Por todo o exposto, e o mais que o ilustrado juízo desse Venerando Tribunal suprirá, deve o presente recurso de revista ser admitido, devendo ser julgado procedente, revogando-se o acórdão recorrido, nesta parte, assim se cumprindo com o DIREITO e a JUSTIÇA!

2. A recorrida contra-alegou tendo concluído do seguinte modo:
A) Foi o presente recurso interposto pelo Recorrente, por entender que se encontram preenchidos os requisitos exigidos pelo art. 150.° do CPTA o qual dispõe que: “das decisões proferidas em segunda instância pelo Tribunal Central Administrativo pode haver, excepcionalmente, revista para o Supremo Tribunal Administrativo quando esteja em causa a apreciação de uma questão que, pela sua importância jurídica ou social, se revista de importância fundamental ou quando a admissão do recurso seja claramente necessária para uma melhor aplicação do direito".
B) A Recorrente coloca em causa as seguintes questões:
i) Saber se o procedimento de prova do preço efectivo instaurado nos termos do disposto no artigo 13.º do Código do IRC é um procedimento legalmente equiparado ao procedimento De revisão da matéria colectável fixada através de métodos indirectos previsto nos artigos 91.º e 92.º da LGT;
ii) Saber se a decisão de indeferimento do pedido de prova do preço efectivo apresentada nos termos do artigo 139.º do Código do IRC é um ato não impugnável, conforme propugna o Tribunal a quo, ou se integra o conceito de atos impugnáveis constante do artigo 54º do CPPT.
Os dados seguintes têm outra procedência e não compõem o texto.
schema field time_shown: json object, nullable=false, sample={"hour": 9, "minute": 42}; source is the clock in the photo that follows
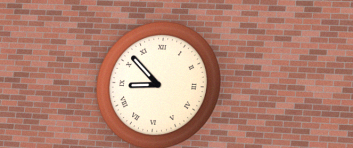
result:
{"hour": 8, "minute": 52}
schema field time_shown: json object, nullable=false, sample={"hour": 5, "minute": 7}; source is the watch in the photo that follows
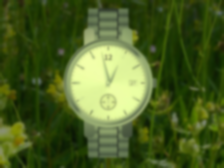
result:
{"hour": 12, "minute": 58}
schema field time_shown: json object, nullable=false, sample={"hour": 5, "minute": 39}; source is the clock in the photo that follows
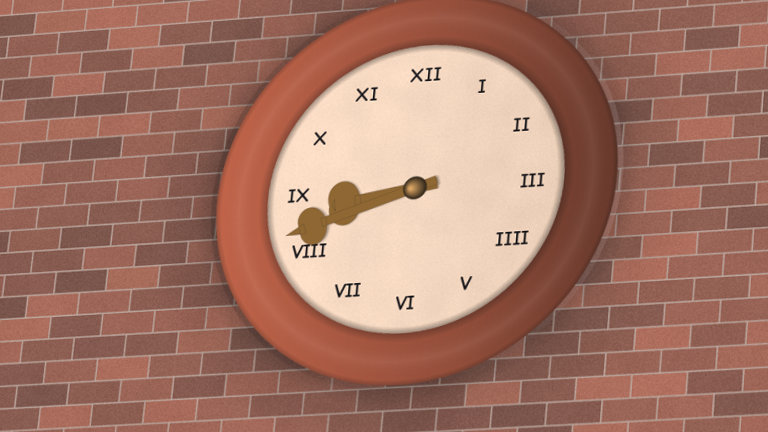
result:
{"hour": 8, "minute": 42}
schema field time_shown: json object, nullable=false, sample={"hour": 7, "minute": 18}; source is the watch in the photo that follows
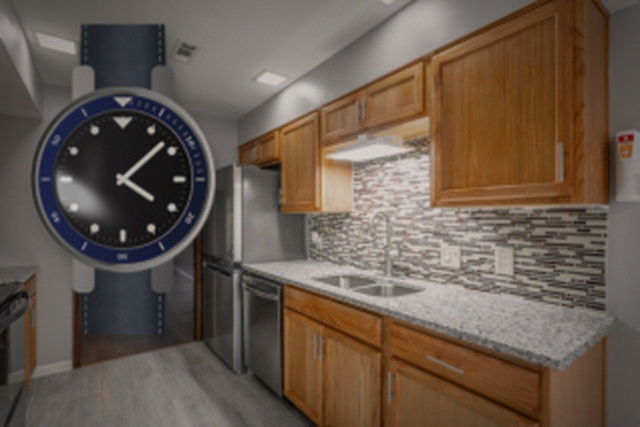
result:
{"hour": 4, "minute": 8}
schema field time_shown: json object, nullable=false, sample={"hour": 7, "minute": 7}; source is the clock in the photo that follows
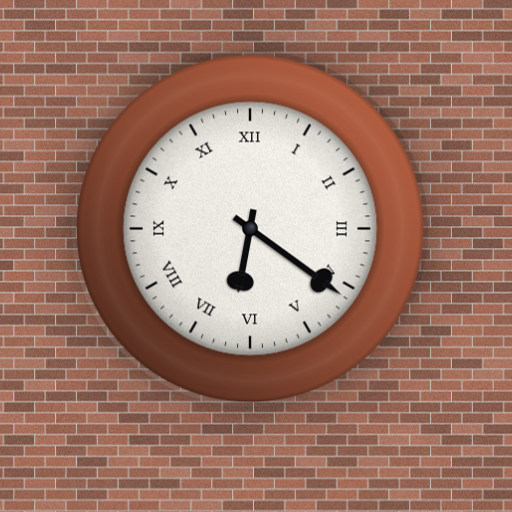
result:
{"hour": 6, "minute": 21}
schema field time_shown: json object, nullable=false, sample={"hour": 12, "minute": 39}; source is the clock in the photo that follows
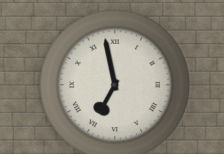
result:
{"hour": 6, "minute": 58}
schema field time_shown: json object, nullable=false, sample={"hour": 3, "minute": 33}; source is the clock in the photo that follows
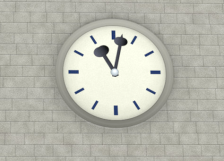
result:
{"hour": 11, "minute": 2}
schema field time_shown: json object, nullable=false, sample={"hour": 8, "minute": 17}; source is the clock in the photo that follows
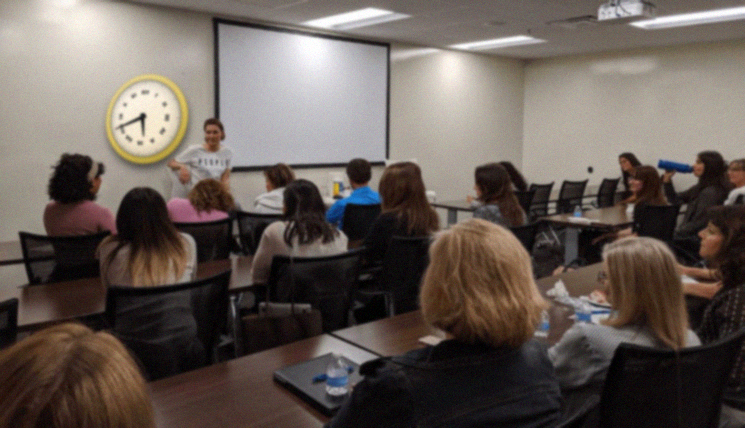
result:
{"hour": 5, "minute": 41}
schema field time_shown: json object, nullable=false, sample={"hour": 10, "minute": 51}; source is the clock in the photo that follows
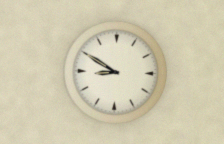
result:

C) Em causa está a decisão recorrida que julgou inimpugnável o acto posto em crise no âmbito da presente acção administrativa especial relacionada com o despacho, por delegação, do Chefe do Serviço de Apoio às Comissões de Revisão (SACR), da Direcção de Finanças do Porto (...), o qual determinou o indeferimento do requerimento de prova do preço efectivo na transmissão de imóveis, apresentado pelo ora Autor, em 05.01.2012, nos termos do disposto no artigo 139.° do Código do IRC, com referência à alienação do prédio urbano sito na freguesia de São Jorge de Arroios, concelho de Lisboa, inscrito na matriz predial urbana sob o artigo 1949, fracções A, B, C, D, E, F, G, H, I, J, K, L, M, N, O, P, Q, R, S e T, absolvendo a entidade demandada da instância, ou seja, analisar, se a decisão proferida no procedimento previsto no art. 139.° do CIRC é susceptível de impugnação contenciosa autónoma.
D) O Acórdão recorrido considerou: “(…) importa ter presente o exposto no Ac. do STA de 06-02-2013, Proc. N.° 0989/12, www.dgsi.pt. onde se ponderou que: “... Salvo o devido respeito, toda a tese da Recorrente assenta num equívoco, qual seja o de que a decisão proferida no final do procedimento previsto no art. 129.º do CIRC é susceptível de impugnação judicial autónoma.” E prossegue: “...o regime do art. 129.º do CIRC (hoje 139°) permite ao sujeito passivo de IRC a prova de que o preço efectivamente praticado nas transmissões de direitos reais sobre imóveis foi inferior ao VPT, obviando assim à aplicação do disposto no art. 58.º-A, nº 2, do IRC (...) sendo que de acordo com o disposto no n.° 7 do art. 129.° do CIRC, esse procedimento de prova do preço efectivo constitui condição de impugnabilidade da liquidação que resultar das correcções efectuadas ao abrigo do art. 58.°-A do CIRC (...) e atento do disposto no n.° 5 do art. 129.° do CIRC, a esse procedimento são aplicáveis, com as devidas adaptações, as regras dos arts. 91.°, 92.° e 86.°, n.° 4 da LGT, o que significa, designadamente, que da decisão final aí proferida não cabe impugnação judicial autónoma, o que quer dizer que se impõe acompanhar a parte final da decisão recorrida quando aponta que o acto impugnado não é directamente impugnável, sem prejuízo de os vícios de que eventualmente enferme poderem oportunamente ser arguidos na impugnação contenciosa da liquidação, sendo que, em função de tudo o que entretanto ficou exposto, não existe qualquer situação de inconstitucionalidade nos termos reclamados pelo Recorrente.”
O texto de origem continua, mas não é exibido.